Task instructions: Repeat the data exactly as it appears.

** Opening Extracted material block **

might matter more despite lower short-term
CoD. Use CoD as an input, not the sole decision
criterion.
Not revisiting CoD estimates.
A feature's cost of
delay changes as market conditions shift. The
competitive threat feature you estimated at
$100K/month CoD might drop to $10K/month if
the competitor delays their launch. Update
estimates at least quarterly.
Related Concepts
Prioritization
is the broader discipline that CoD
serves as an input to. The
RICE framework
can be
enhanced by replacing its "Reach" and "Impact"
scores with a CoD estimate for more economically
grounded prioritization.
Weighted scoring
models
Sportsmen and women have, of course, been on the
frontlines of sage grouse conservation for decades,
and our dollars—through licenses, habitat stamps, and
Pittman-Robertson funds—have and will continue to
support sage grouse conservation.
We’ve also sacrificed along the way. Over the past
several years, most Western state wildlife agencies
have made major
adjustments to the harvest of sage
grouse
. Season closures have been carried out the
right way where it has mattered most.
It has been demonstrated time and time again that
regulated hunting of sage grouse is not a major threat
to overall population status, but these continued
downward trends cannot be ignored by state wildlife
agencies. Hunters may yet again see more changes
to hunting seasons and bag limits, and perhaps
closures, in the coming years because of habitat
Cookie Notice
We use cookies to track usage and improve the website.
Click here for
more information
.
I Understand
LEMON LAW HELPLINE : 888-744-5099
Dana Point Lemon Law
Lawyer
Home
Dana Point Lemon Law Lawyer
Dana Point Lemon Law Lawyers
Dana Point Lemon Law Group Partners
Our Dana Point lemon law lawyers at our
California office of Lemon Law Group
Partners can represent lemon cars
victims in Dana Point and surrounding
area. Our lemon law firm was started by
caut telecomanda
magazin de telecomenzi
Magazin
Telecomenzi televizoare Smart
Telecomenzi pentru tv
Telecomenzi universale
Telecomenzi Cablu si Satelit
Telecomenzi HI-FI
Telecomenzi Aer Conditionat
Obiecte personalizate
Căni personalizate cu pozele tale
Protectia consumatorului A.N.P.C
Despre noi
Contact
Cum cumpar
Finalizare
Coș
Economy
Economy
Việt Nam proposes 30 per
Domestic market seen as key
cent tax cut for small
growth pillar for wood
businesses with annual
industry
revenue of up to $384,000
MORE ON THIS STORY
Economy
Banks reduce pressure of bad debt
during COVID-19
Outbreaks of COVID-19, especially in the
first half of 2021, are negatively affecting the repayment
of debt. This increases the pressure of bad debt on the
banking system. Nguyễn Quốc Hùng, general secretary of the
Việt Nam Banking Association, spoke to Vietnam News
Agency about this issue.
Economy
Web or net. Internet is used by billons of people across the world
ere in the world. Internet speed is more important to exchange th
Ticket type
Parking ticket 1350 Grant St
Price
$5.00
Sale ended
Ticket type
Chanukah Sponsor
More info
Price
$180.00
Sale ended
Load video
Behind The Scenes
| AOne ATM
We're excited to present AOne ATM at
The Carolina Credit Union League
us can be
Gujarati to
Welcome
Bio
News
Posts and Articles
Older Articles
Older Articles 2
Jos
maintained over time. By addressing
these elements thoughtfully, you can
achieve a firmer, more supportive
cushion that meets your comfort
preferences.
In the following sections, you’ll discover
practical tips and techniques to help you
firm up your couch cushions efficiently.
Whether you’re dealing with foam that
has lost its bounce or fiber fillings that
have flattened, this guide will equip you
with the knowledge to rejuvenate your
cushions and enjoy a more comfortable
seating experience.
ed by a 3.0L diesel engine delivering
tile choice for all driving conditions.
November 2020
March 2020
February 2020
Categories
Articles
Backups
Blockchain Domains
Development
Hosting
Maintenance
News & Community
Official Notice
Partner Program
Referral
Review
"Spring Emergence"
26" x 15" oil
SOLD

** Closing Extracted material block **

Task solution:
might matter more despite lower short-term
CoD. Use CoD as an input, not the sole decision
criterion.
Not revisiting CoD estimates.
A feature's cost of
delay changes as market conditions shift. The
competitive threat feature you estimated at
$100K/month CoD might drop to $10K/month if
the competitor delays their launch. Update
estimates at least quarterly.
Related Concepts
Prioritization
is the broader discipline that CoD
serves as an input to. The
RICE framework
can be
enhanced by replacing its "Reach" and "Impact"
scores with a CoD estimate for more economically
grounded prioritization.
Weighted scoring
models
Sportsmen and women have, of course, been on the
frontlines of sage grouse conservation for decades,
and our dollars—through licenses, habitat stamps, and
Pittman-Robertson funds—have and will continue to
support sage grouse conservation.
We’ve also sacrificed along the way. Over the past
several years, most Western state wildlife agencies
have made major
adjustments to the harvest of sage
grouse
. Season closures have been carried out the
right way where it has mattered most.
It has been demonstrated time and time again that
regulated hunting of sage grouse is not a major threat
to overall population status, but these continued
downward trends cannot be ignored by state wildlife
agencies. Hunters may yet again see more changes
to hunting seasons and bag limits, and perhaps
closures, in the coming years because of habitat
Cookie Notice
We use cookies to track usage and improve the website.
Click here for
more information
.
I Understand
LEMON LAW HELPLINE : 888-744-5099
Dana Point Lemon Law
Lawyer
Home
Dana Point Lemon Law Lawyer
Dana Point Lemon Law Lawyers
Dana Point Lemon Law Group Partners
Our Dana Point lemon law lawyers at our
California office of Lemon Law Group
Partners can represent lemon cars
victims in Dana Point and surrounding
area. Our lemon law firm was started by
caut telecomanda
magazin de telecomenzi
Magazin
Telecomenzi televizoare Smart
Telecomenzi pentru tv
Telecomenzi universale
Telecomenzi Cablu si Satelit
Telecomenzi HI-FI
Telecomenzi Aer Conditionat
Obiecte personalizate
Căni personalizate cu pozele tale
Protectia consumatorului A.N.P.C
Despre noi
Contact
Cum cumpar
Finalizare
Coș
Economy
Economy
Việt Nam proposes 30 per
Domestic market seen as key
cent tax cut for small
growth pillar for wood
businesses with annual
industry
revenue of up to $384,000
MORE ON THIS STORY
Economy
Banks reduce pressure of bad debt
during COVID-19
Outbreaks of COVID-19, especially in the
first half of 2021, are negatively affecting the repayment
of debt. This increases the pressure of bad debt on the
banking system. Nguyễn Quốc Hùng, general secretary of the
Việt Nam Banking Association, spoke to Vietnam News
Agency about this issue.
Economy
Web or net. Internet is used by billons of people across the world
ere in the world. Internet speed is more important to exchange th
Ticket type
Parking ticket 1350 Grant St
Price
$5.00
Sale ended
Ticket type
Chanukah Sponsor
More info
Price
$180.00
Sale ended
Load video
Behind The Scenes
| AOne ATM
We're excited to present AOne ATM at
The Carolina Credit Union League
us can be
Gujarati to
Welcome
Bio
News
Posts and Articles
Older Articles
Older Articles 2
Jos
maintained over time. By addressing
these elements thoughtfully, you can
achieve a firmer, more supportive
cushion that meets your comfort
preferences.
In the following sections, you’ll discover
practical tips and techniques to help you
firm up your couch cushions efficiently.
Whether you’re dealing with foam that
has lost its bounce or fiber fillings that
have flattened, this guide will equip you
with the knowledge to rejuvenate your
cushions and enjoy a more comfortable
seating experience.
ed by a 3.0L diesel engine delivering
tile choice for all driving conditions.
November 2020
March 2020
February 2020
Categories
Articles
Backups
Blockchain Domains
Development
Hosting
Maintenance
News & Community
Official Notice
Partner Program
Referral
Review
"Spring Emergence"
26" x 15" oil
SOLD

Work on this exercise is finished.